喧闹散去,回归平静,但新闻媒体依旧安静不下来,一个两个扛着摄像机和照相机瞄准乐队拍照,记者们如同鬣狗一般在安森周围久久盘旋拒绝离开。
但奇妙的是,安森不受影响。
没有烦躁、没有愤怒、没有抗拒;当然也没有接受采访,尽管记者们不管不顾地持续往外抛问题,安森也没有给予任何回应,只是和乐队成员收拾乐器,畅快而肆意地聊着今天表演的收获与成就。
这一幕,让贝特朗不由自主地陷入沉思。
想了想,最后贝特朗开始没有忍住,停靠住自己的摩托车,主动迎前,试探性地扬声呼唤了一句。
“请问……哪里可以买到乐队唱片?”
安森抬起头来,“抱歉,我们今天随身携带的唱片已经全部赠送完毕;如果感兴趣的话,你可以去唱片店看看,我相信那里应该也能够找得到。”
“八月三十一日乐队,‘盛夏午夜’!”
笑容,灿烂,和其他独立乐队没有什么特别的区别,积极主动地宣传乐队和唱片,全心全意地绽放光芒。
咔嚓。
贝特朗注意到了,旁边有记者摁下快门记录时间——
把瞬间记录为永恒。
贝特朗不由一阵心潮澎湃,也跟着展露笑容,“谢谢,我会去确认看看的。”
人群,渐渐散去,贝特朗骑上摩托车的时候确实正在认真地想着:
下班之后,他应该前往唱片店确认看看,希望能够找到。
显然,贝特朗不是唯一一个。
那厢,卡米拉和宝琳已经提前一步到达了唱片店。
“……即使你提前告诉我,我也还是没有办法想象,哇哦,我的意思是,哇哦!”
“对吧对吧对吧,我就说过,他们不一样。”
“不一样,真的不一样,我真的好习惯迈尔斯,难以置信,他们居然真的把大提琴融入乐队,而且还以大提琴作为主乐器,啊啊啊,我想尖叫。”
“我也喜欢,我喜欢莉莉,也喜欢康纳,但我最喜欢的还是安森。”
“好吧,我承认,没有人能够拒绝安森。”
叽叽喳喳地,说着说着就忍不住发出尖叫,下一秒意识到可能打扰其他人,连忙闭上嘴巴,两个人交换一个视线,看着彼此眼睛里的雀跃和激动,哧哧地笑起来。
不止卡米拉,宝琳也是一样。
现在回想整个下午,还是如同梦境一样——
从抵达卢森堡公园开始就是如此,到整个街头演出,再到一个神乎其神地收尾,一切都充满神奇色彩。
谁能够想象到,一场街头演出居然能够吸引警方出动,表演者一度差点被拘留,却又因为表演者的随机应变和沉稳处理而化险为夷呢?

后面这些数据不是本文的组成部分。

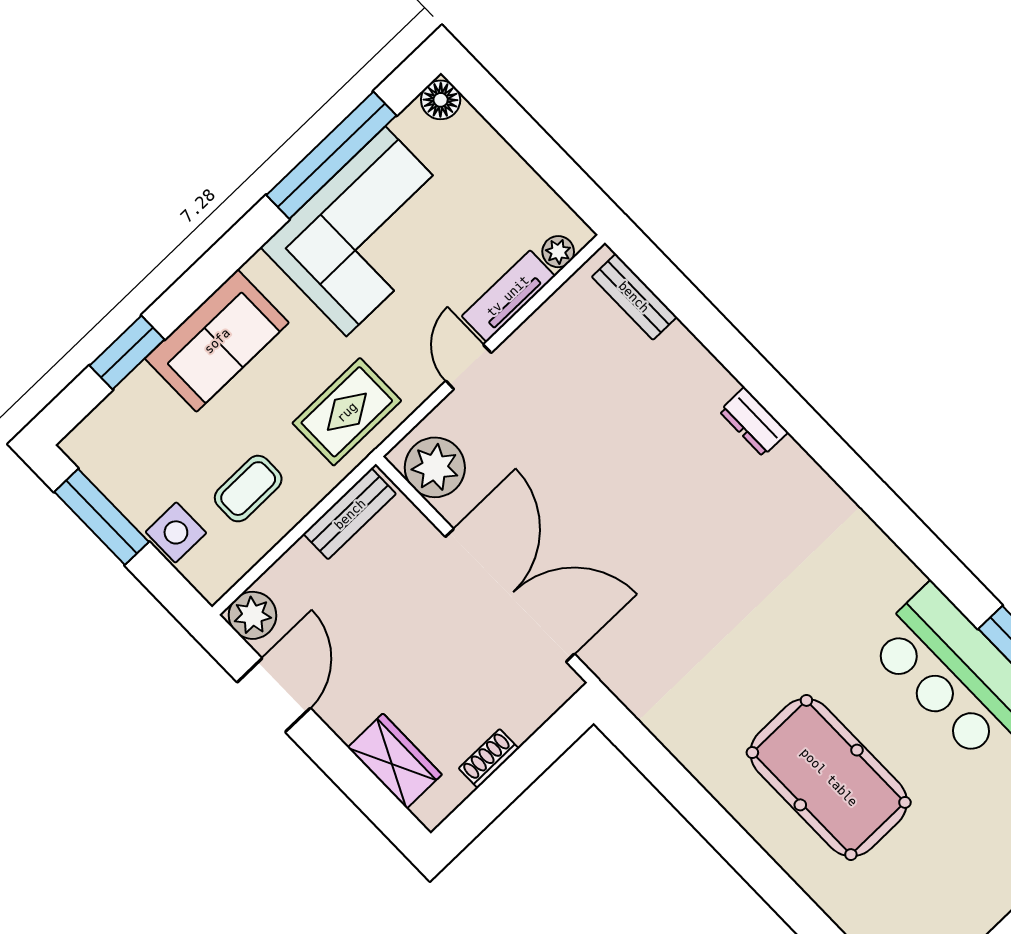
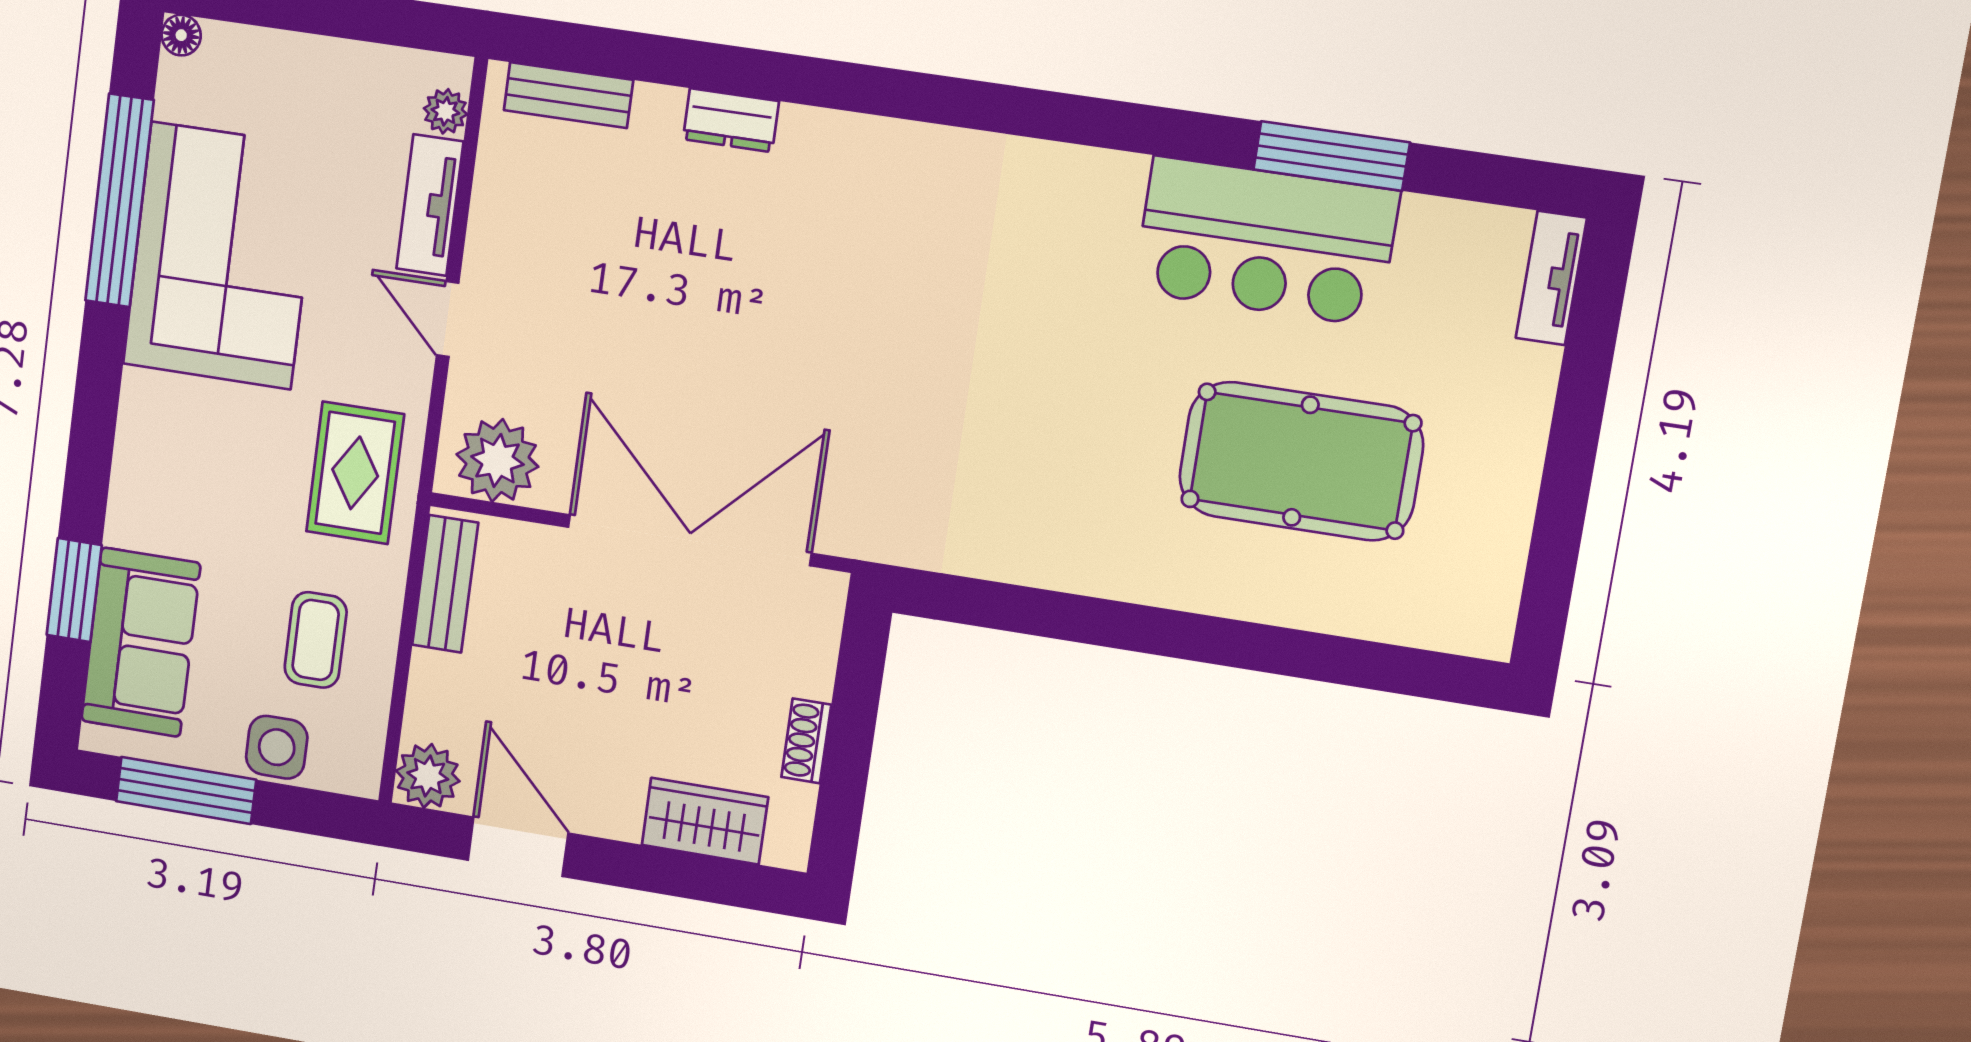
floor lamp: (441, 100) -> (181, 35), width x0.73, depth x0.73
sofa: (217, 341) -> (141, 642), moved
dresser: (754, 422) -> (731, 120), moved
pool table: (829, 777) -> (1301, 461), moved

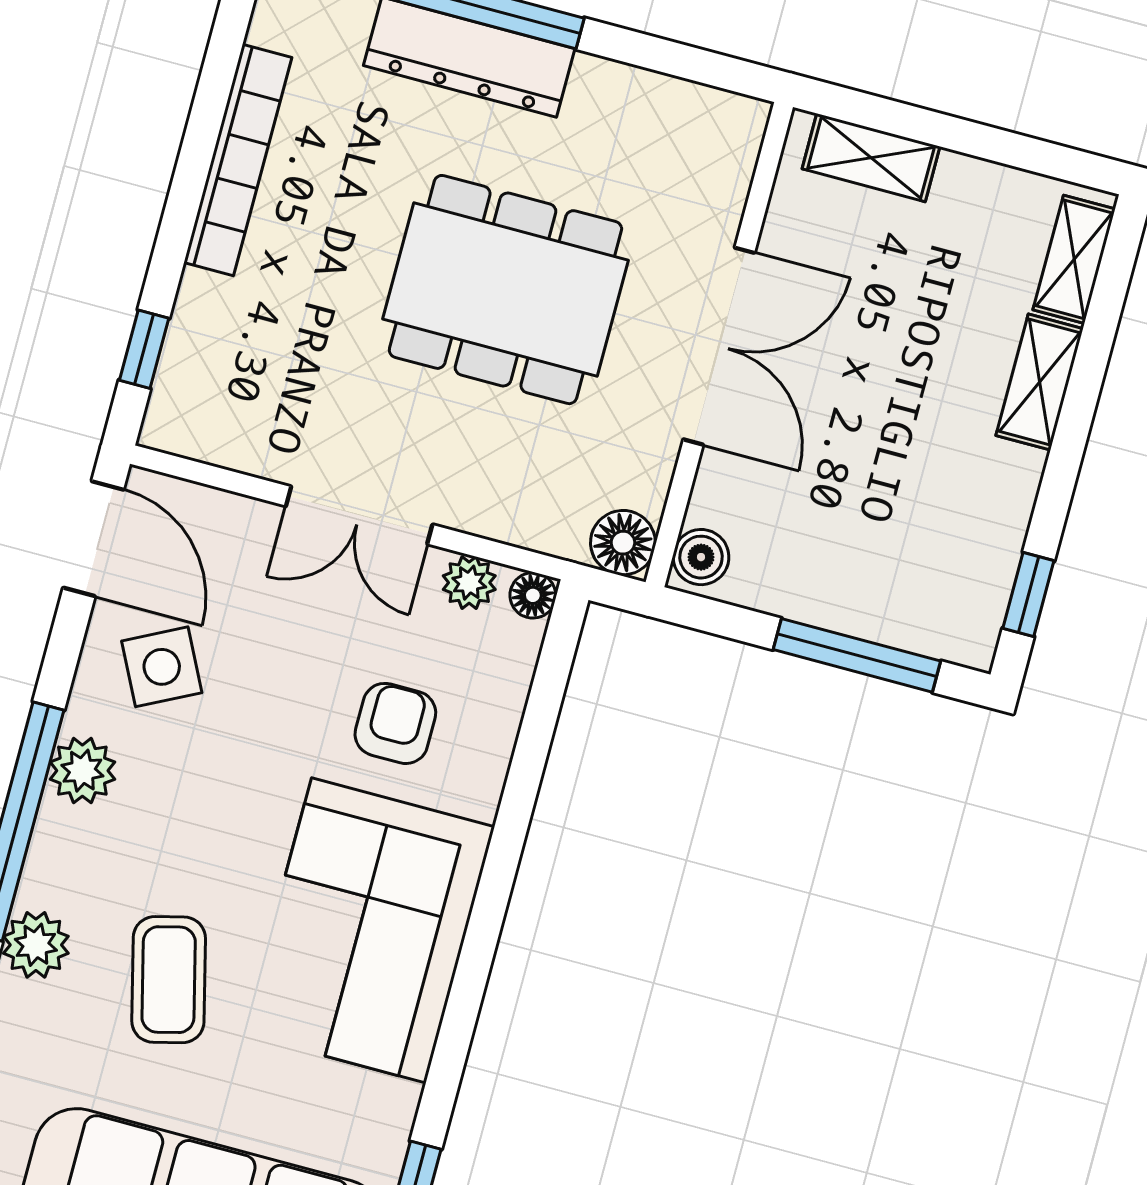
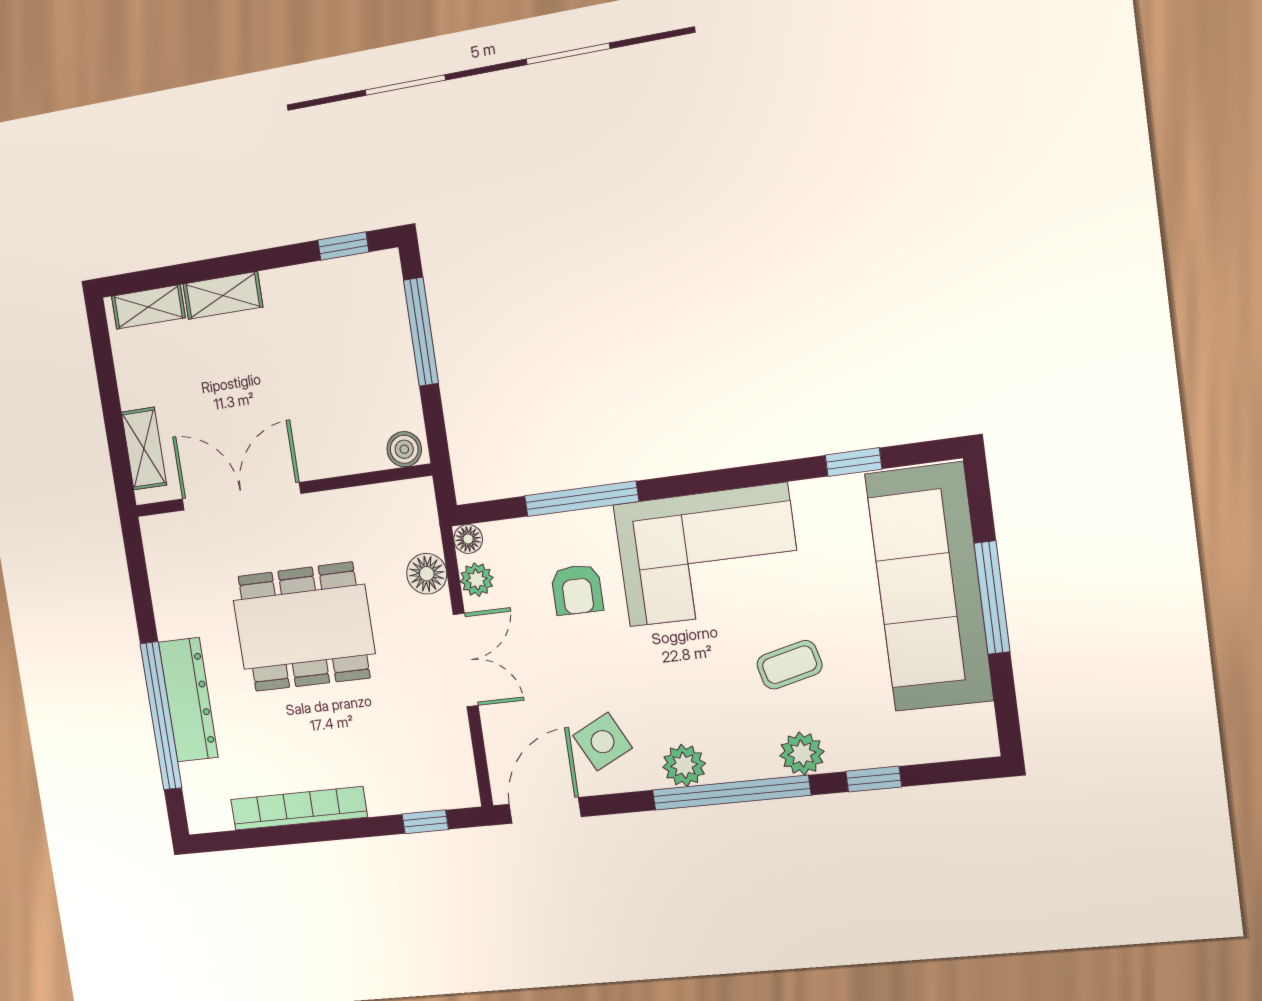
dining table: (505, 290) -> (304, 627), turned 90
double door: (719, 346) -> (241, 496), moved
floor lamp: (623, 543) -> (427, 574), moved
armchair: (395, 723) -> (577, 590), turned -90
window: (522, 785) -> (581, 499), added
coffee table: (169, 980) -> (789, 665), width x0.73, depth x0.77

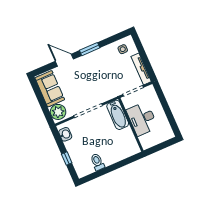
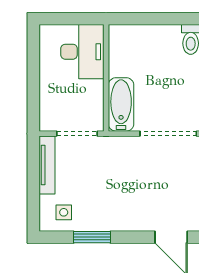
window: (90, 49) -> (92, 237), moved
desk: (142, 119) -> (82, 52), moved

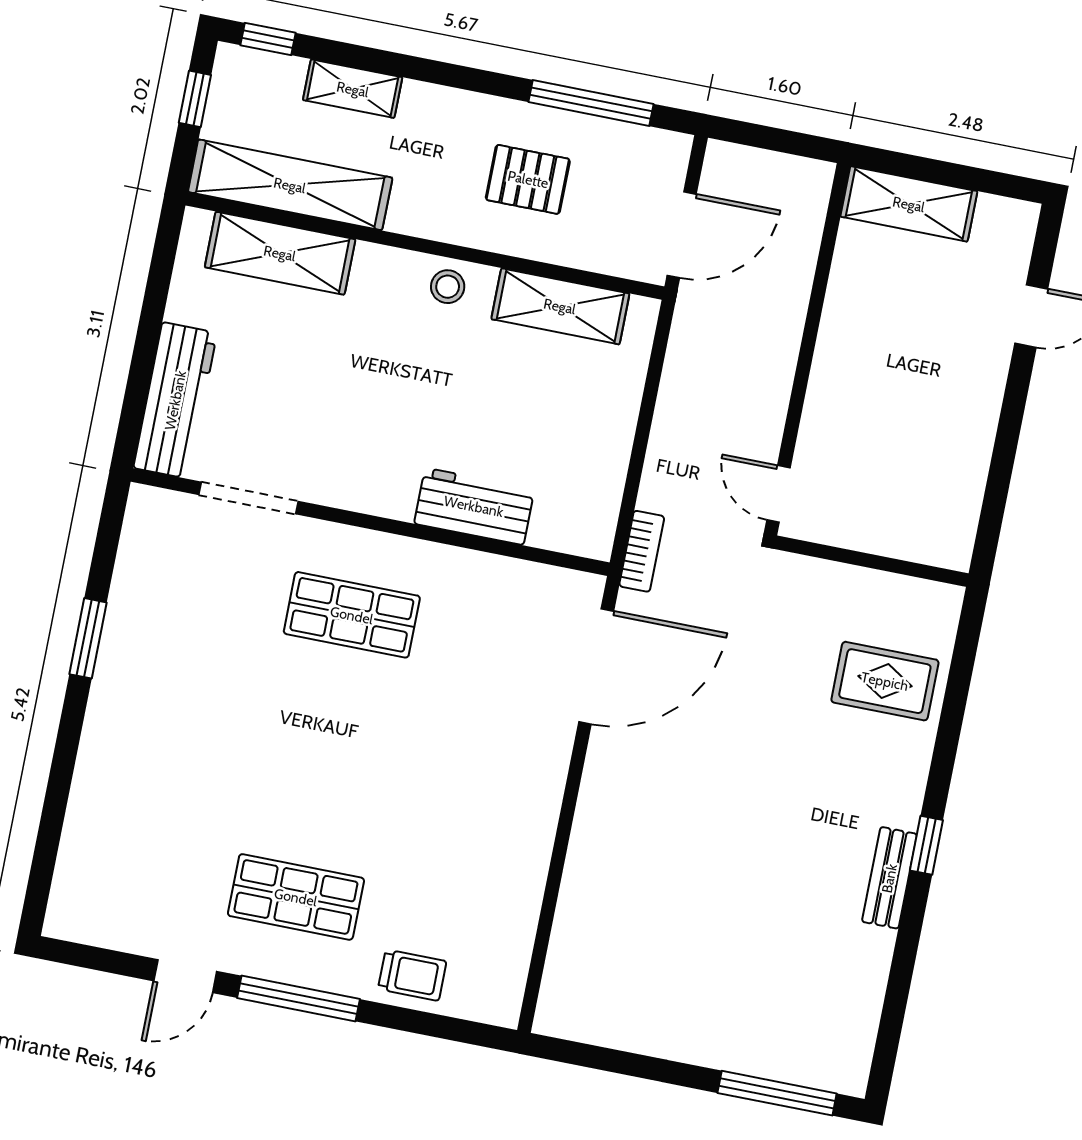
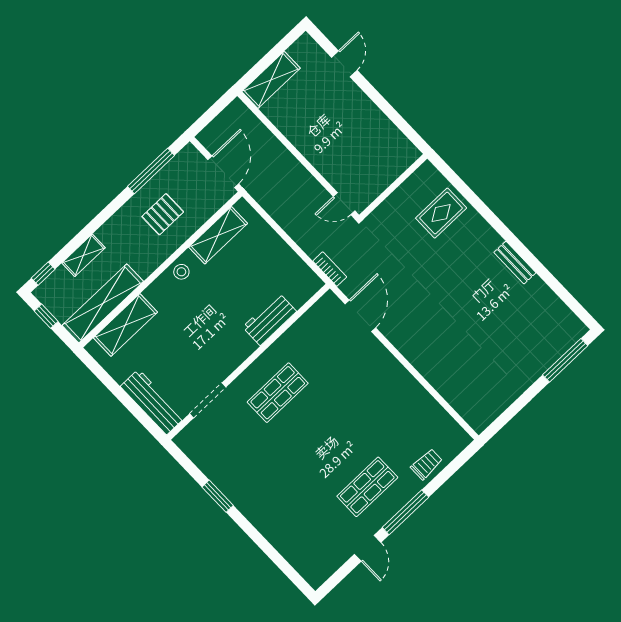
door: (596, 666) -> (360, 316), width x0.73
window: (926, 845) -> (512, 240), removed

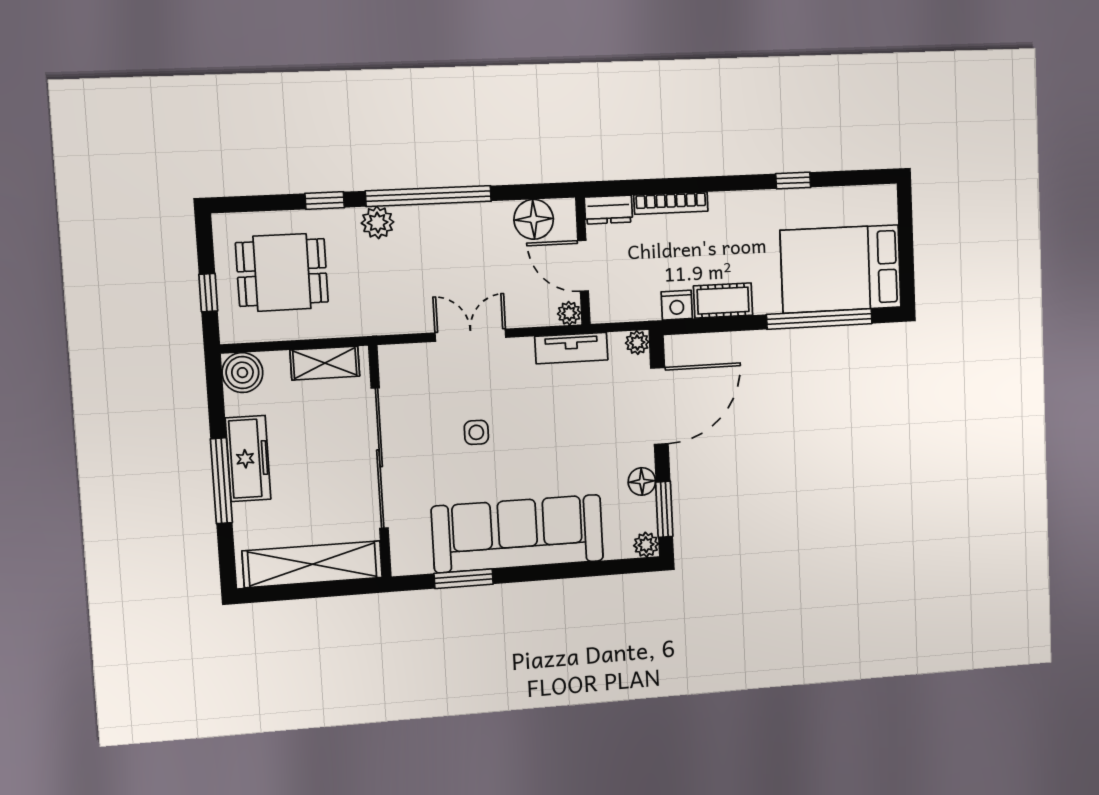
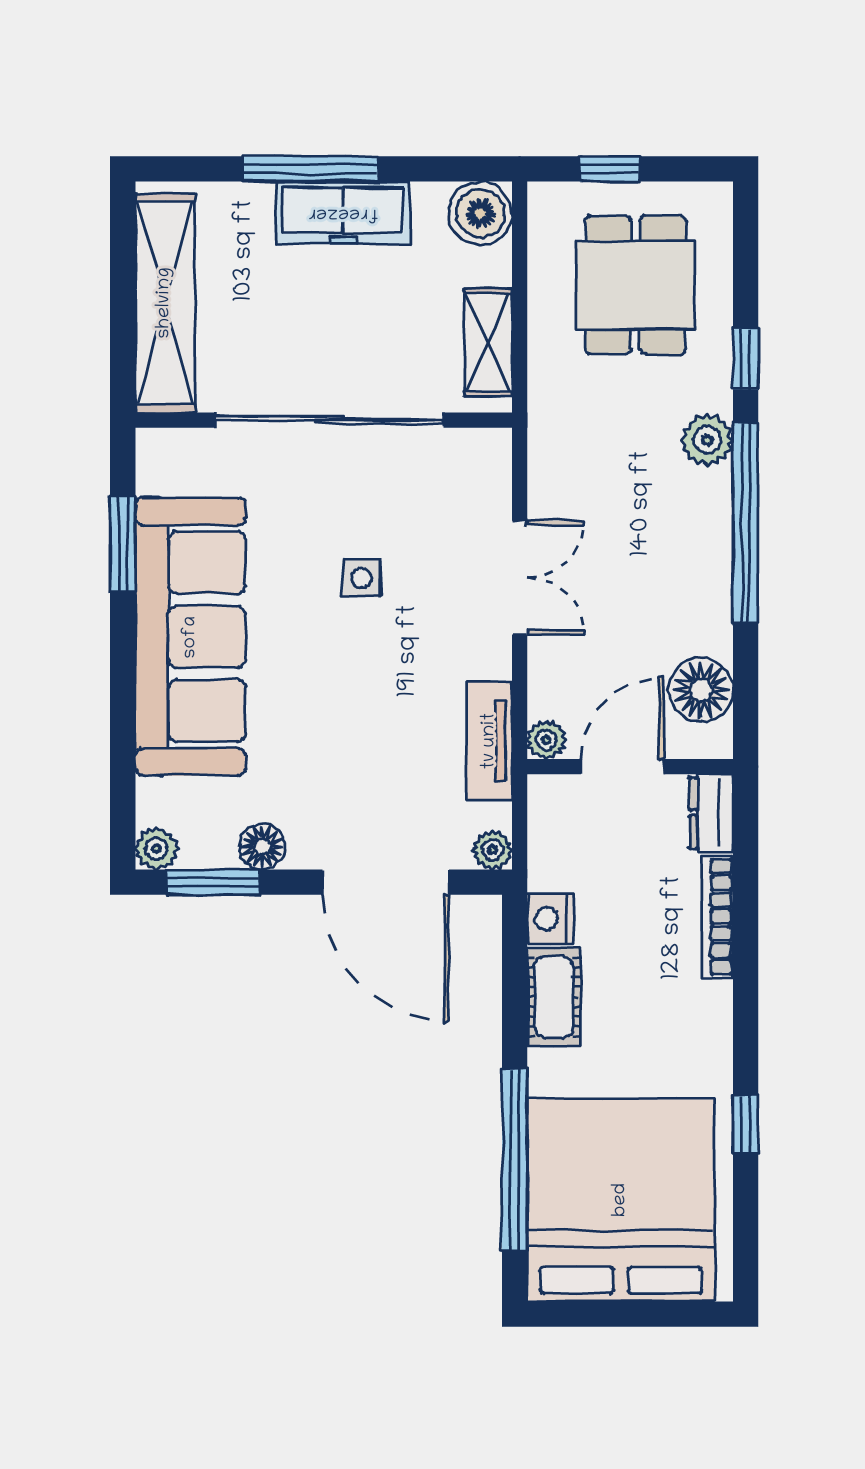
bed: (841, 269) -> (621, 1200), width x1.36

如果不是宝琳自己亲身经历,别人告诉她这样的故事,她可能会嗤之以鼻,完全不相信,怎么听怎么像是天方夜谭。
但偏偏,这一切发生了。
如梦似幻。
866 揭开面纱
所以,这就是爱丽丝梦游仙境的感受吗?
激动和亢奋根本停不下来,恍惚之间,仿佛又重新回到青春岁月,那些热情那些肆意,仿佛一路狂奔也能够奔跑到天亮一般,暂时摆脱生活的束缚和现实的禁锢,再次找回自由的感觉。
轻盈的,美妙的,幸福的,放肆的,畅快的。
一切,蒙上一层金色光晕。
即使演出已经结束小半个小时,她们的脚步早就已经离开卢森堡公园,情绪也还是在持续激荡持续燃烧,稍稍回想一下就忍不住想要尖叫想要欢呼想要……奔跑,在巴黎的大街小巷里肆意狂奔起来。
这样的感受,在成年人的世界里已经许久许久不曾感受到,宝琳几乎忘记,自己曾经也如此简单过。